Keaton’s character is an everyman. He’s not a “bad guy,” per say. He’s just very, very selfish, like most addicts are. He first decides to clean up his life after an encounter with law enforcement, like most addicts do. He tries, and fails to remain sober, like most addicts have done. Clean and Sober is not as powerful as something like Leaving Las Vegas or Blow. It doesn’t have a big Hollywood climax. What Clean and Sober does is offer a glimpse into the realest aspects of addiction- it’s boring, it’s lonely and it’s really, really sad.
It is not the pivotal airplane crash that is the tensest scene in Flight. Yes, the audience is on the edge of their seats throughout the sequence. It’s supremely shot and perfectly acted. We feel as if we are there with Denzel Washington and the rest of the passengers, as he tries to safely land a plane with as little death as possible. He does so, with only a few casualties. It’s an important scene, but it’s not the one that we pay the most attention to, especially as fellow addicts.
The pivotal scene in Flight, the one that breaks our hearts and impacts us the most, is the scene in which Denzel’s Whip Whitaker is trying so hard to remain sober in a hotel room that offers a plethora of alcoholic beverages. Whitaker is quite literally white-knuckling himself because he knows how important it is for him so be sober the following day. His career and his very life depends on it.
Washington does an incredible job of showing the power of cravings and the desperation of relapse. For just a second, we think Whitaker has won the battle against addiction, but then there’s a shot of his hand greedily clutching the first of what will be many mini-bottles. Addiction, as is so often the case, has won the battle. It would not win the war, however, as in the closing moments of the film, Whitaker finally admits, to others but more importantly to himself, that he is an alcoholic and an addict. For many, that’s the most difficult part.
Requiem for a Dream- 2000
Most people don’t dream of becoming addicts when they are little. Something, usually major and sometimes tragic, has happened to them. Good intentions turn into a life of misery with the twist of a bottle cap or the first sniff of cocaine. Addiction, at its core, is not a disease. It’s a symptom of something else, something deeper. Requiem for a Dream shows this perfectly, as it focuses on Sara Goldfarb (played by Ellen Burstyn) and her son (played by Jared Leto). Both mother and son are struggling with addiction- Harry to heroine and Sara to weight-loss pills and are searching for something that many addicts turn to drugs and alcohol for.
Human beings long to connect, to love and to be loved. Sometimes, that doesn’t happen as we would like it to, so we find solace in other things. All too often, those things are drugs and/or alcohol and the further into our addictions fall, the further disconnected we feel.

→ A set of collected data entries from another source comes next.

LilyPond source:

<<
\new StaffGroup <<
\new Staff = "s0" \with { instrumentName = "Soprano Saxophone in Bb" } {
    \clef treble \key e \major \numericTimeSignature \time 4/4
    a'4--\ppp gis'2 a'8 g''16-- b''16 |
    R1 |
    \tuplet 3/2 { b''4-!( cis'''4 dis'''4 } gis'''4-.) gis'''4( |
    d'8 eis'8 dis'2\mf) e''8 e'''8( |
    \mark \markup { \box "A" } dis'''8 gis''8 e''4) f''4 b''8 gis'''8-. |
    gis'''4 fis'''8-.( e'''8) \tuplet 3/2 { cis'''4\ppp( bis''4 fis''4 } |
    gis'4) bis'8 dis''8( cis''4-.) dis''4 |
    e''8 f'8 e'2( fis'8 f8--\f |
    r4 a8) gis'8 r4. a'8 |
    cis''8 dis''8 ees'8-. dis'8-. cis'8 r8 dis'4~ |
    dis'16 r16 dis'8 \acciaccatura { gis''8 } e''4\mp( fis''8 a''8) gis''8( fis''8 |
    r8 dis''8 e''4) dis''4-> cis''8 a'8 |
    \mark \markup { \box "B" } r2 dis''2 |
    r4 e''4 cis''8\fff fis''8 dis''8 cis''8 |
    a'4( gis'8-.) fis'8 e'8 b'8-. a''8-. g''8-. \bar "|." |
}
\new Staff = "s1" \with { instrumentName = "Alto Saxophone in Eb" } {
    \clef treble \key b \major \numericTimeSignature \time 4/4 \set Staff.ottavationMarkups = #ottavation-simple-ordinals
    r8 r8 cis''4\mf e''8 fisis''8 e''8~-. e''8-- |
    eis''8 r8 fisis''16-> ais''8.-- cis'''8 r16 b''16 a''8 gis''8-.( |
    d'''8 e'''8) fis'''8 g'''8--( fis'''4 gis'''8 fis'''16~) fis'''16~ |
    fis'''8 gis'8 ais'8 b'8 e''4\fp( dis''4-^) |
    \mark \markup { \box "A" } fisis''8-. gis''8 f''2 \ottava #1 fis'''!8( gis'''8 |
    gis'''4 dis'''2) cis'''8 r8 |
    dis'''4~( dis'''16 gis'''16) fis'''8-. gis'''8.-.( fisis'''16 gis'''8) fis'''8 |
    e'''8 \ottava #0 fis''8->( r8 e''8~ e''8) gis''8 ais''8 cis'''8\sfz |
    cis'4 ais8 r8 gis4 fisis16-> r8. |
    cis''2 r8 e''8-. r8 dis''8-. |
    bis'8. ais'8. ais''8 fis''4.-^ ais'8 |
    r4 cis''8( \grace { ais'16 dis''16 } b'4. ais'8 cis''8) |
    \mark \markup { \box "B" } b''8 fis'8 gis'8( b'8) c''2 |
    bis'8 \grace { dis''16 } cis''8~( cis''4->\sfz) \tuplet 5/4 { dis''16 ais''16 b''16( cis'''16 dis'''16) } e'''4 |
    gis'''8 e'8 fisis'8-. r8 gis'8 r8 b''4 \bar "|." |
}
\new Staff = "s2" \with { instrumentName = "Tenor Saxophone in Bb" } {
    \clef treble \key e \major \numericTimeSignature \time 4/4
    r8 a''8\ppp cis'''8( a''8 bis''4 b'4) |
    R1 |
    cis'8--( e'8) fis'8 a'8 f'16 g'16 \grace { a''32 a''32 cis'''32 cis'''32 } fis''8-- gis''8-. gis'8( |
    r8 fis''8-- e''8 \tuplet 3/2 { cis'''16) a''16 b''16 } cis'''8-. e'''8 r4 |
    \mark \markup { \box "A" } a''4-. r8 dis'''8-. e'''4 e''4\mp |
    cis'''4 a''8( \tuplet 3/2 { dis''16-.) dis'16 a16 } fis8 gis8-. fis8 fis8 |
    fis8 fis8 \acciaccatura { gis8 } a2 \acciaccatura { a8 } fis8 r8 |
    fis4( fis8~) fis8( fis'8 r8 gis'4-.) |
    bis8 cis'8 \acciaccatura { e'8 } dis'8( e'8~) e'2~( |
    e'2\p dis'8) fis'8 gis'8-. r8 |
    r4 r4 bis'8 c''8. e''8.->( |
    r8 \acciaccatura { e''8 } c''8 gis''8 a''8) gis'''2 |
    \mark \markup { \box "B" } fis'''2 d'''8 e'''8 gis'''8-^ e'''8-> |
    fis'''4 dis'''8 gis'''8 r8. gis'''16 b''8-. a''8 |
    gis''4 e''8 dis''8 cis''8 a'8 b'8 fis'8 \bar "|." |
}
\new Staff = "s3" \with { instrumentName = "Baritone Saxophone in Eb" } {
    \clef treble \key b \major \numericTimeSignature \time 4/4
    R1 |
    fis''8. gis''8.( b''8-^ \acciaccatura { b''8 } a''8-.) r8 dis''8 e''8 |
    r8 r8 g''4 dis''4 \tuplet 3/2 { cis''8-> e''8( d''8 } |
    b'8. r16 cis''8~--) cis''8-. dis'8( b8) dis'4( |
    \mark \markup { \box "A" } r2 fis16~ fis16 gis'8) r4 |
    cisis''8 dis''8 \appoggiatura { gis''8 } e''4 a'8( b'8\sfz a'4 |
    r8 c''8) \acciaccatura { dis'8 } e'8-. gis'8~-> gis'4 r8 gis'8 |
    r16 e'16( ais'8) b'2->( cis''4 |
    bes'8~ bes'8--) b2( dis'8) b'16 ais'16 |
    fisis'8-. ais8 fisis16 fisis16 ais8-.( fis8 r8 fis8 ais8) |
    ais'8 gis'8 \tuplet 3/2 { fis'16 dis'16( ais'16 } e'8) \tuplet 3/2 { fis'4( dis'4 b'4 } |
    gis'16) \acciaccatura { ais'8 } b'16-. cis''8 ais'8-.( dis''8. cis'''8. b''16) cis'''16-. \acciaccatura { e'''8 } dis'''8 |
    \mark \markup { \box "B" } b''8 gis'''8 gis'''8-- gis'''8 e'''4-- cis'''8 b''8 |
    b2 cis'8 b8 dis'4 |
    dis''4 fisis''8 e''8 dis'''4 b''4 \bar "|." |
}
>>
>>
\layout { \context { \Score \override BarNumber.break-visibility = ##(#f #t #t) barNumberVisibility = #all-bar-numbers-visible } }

Requiem for a Dream shows the desperation of longing and how that manifests itself into behavior. It is, quite possibly, the greatest film ever made that deals with addiction and it serves as a parable for happiness that is so hard to find and so easily lost. It also shows that, in some cases, it is not AA Meetings and self-help books and lectures from well-meaning “experts” that an addict needs. Sometimes, they just need to know that they are loved.